== WHAT YOU ARE ASKED TO DO ==
What is the number of lines in the data that include the string "Figure"? Give it by itself.

== LISTED ENTRIES ==
::::::::
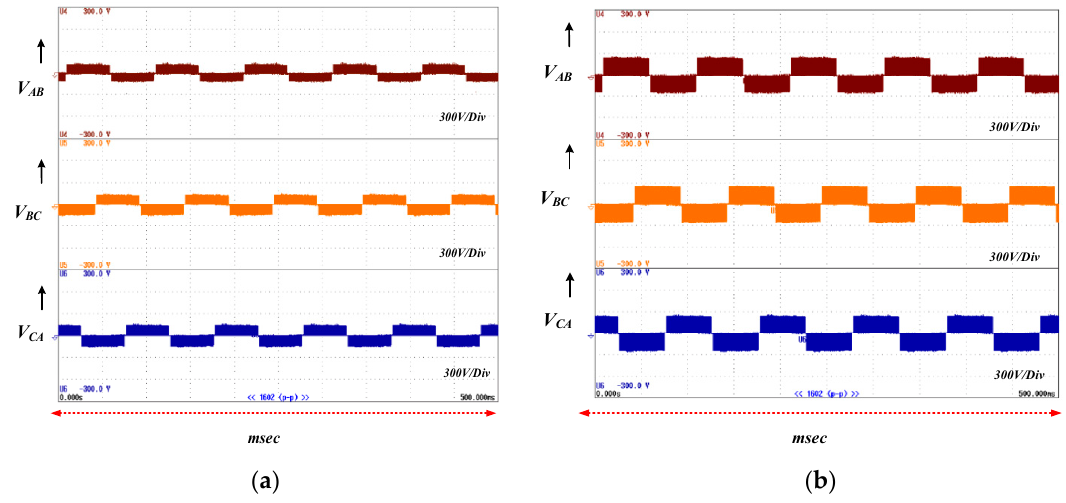
Figure 12. Excremental results MCRSVPWM: ( a ) Line voltage for M a = 0.6, ( b ) Line voltage (V AB ) for M a = 0.9.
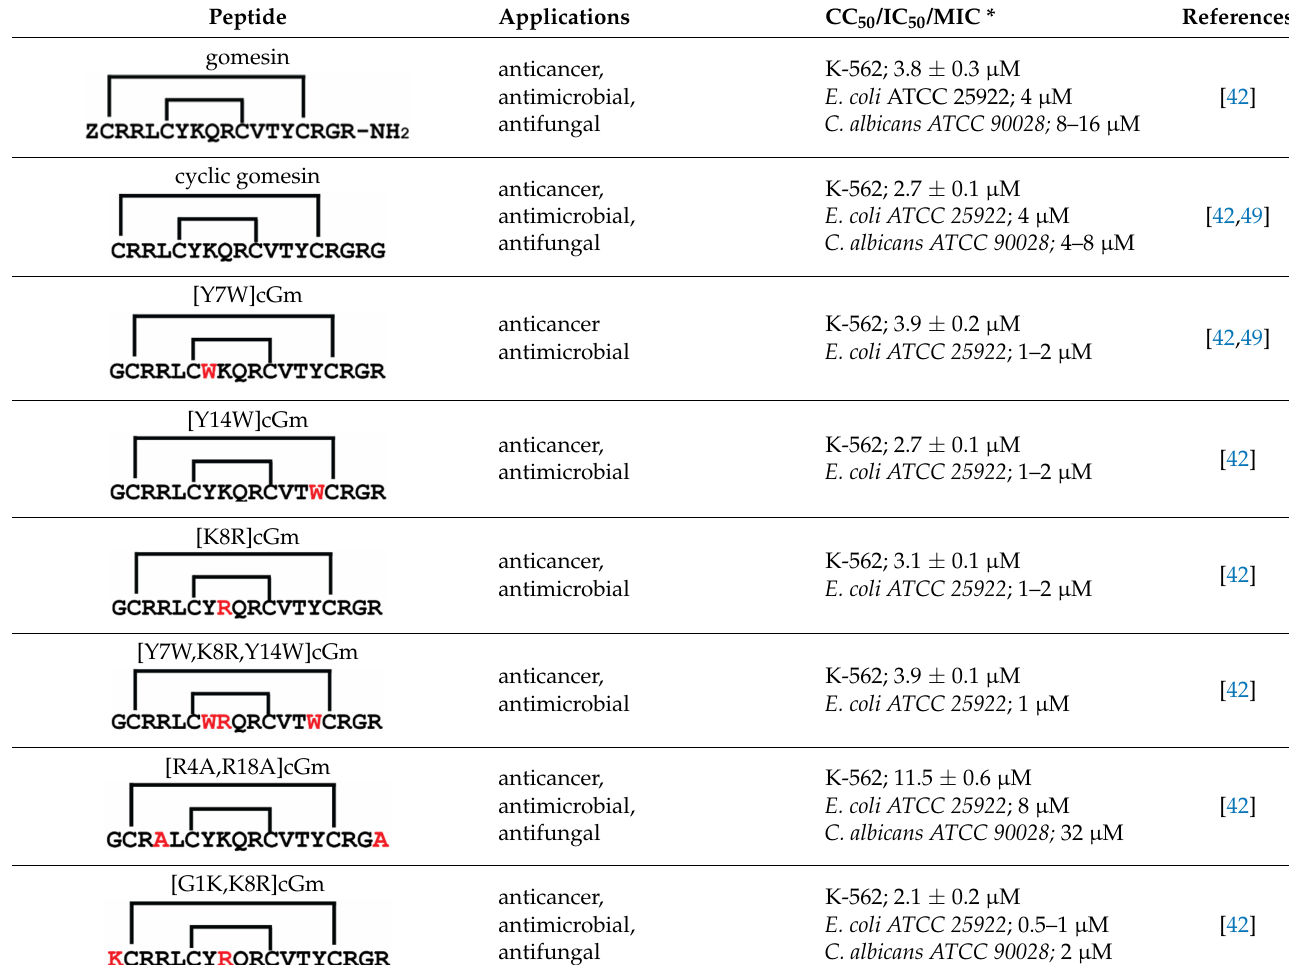
Table 2. Examples of Gm and cGm analogues with anticancer or antimicrobial activities. Peptide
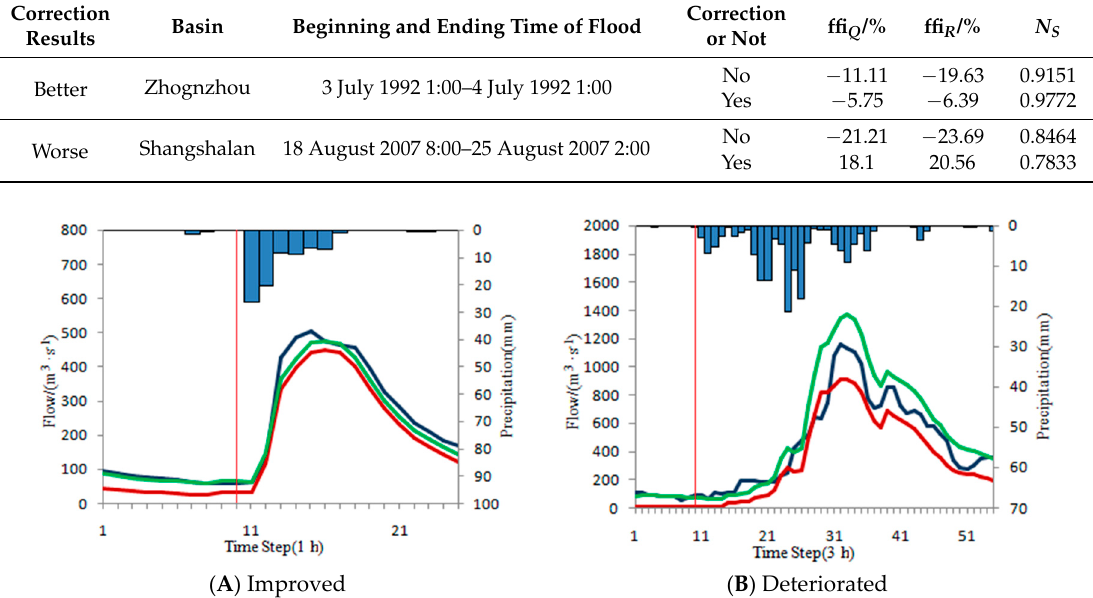
Figure 10. Accuracy improved and deteriorated floods of under-estimated floods.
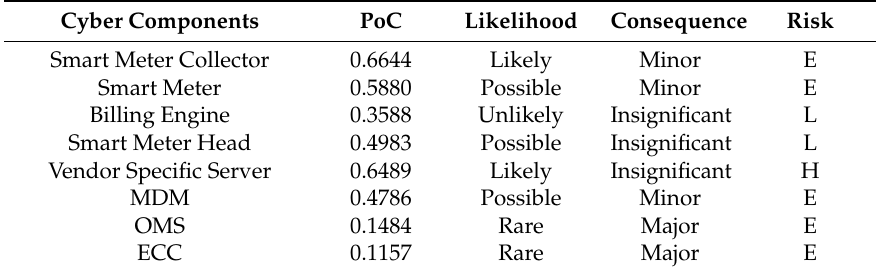
Table 5. Risk levels of the cyber components of the smart grid. MDM, Meter Data Management; OMS, Outage Management System; ECC, Electricity Control Center; PoC, Probability of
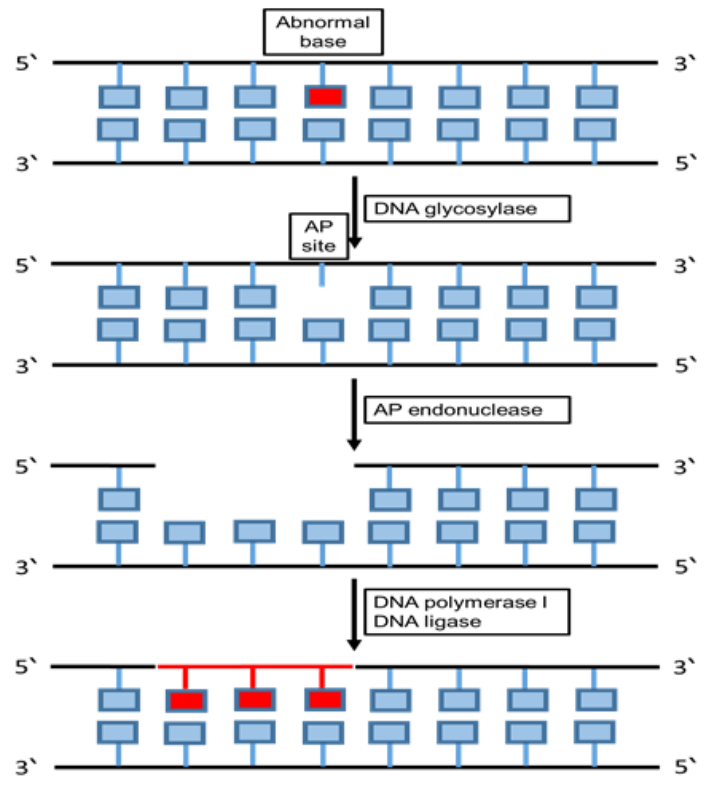
Figure 3. Base excision repair pathway. The schematic diagram summarizes the main components and the mechanism of the base excision repair (BER) pathway. This repairing pathway removes and replaces the faulty DNA segment with a new segment through allowing the cells to eliminate part of a damaged DNA strand and substitute it through DNA synthesis using the undamaged strand as a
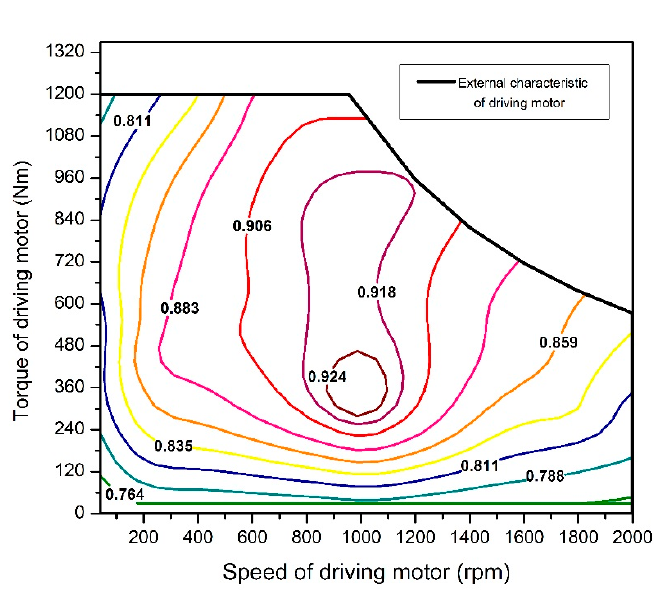
Figure 3. The efficiency map of driving motor.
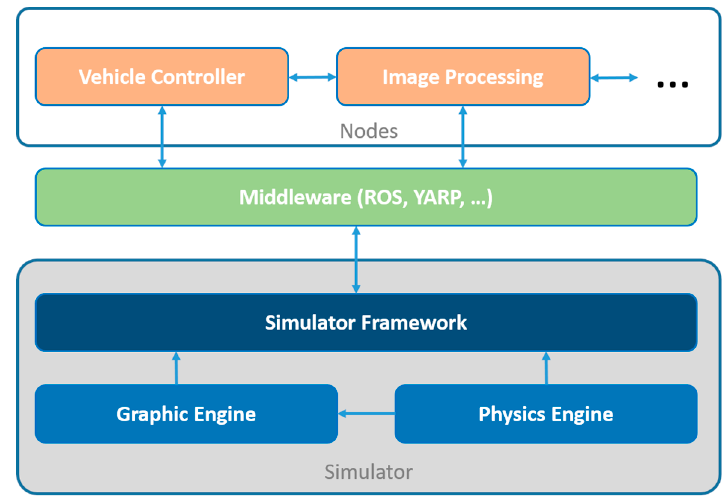
Figure 8. Typical software architecture of a simulator.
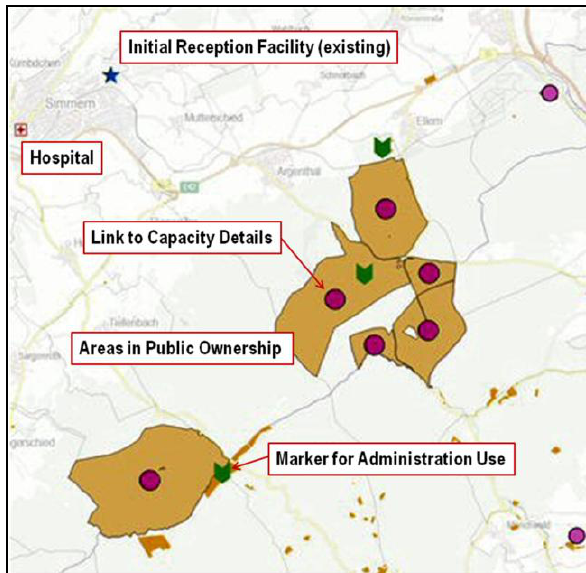
Figure 4: Administrative Web Portal for infrastructure and potential areas for refugees in public ownership (Bernkastel-Wittlich 2016 ).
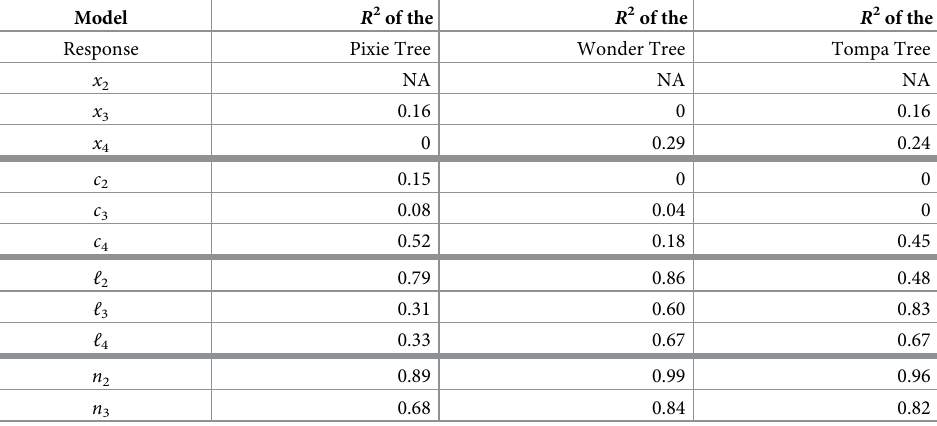
Table 5. The R 2 values for the selected modes of Table 4, including interaction effects presented in the supplemen- tary material. Model R 2 of the R 2 of the R 2 of the Response Pixie Tree Wonder Tree Tompa Tree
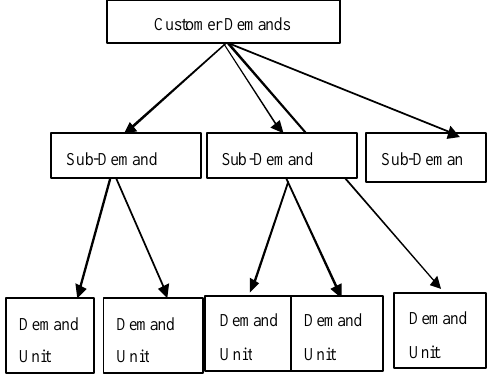
Fig.1. Demand unit analysis tree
::::::::
== ANSWER TO THIS EXERCISE ==
6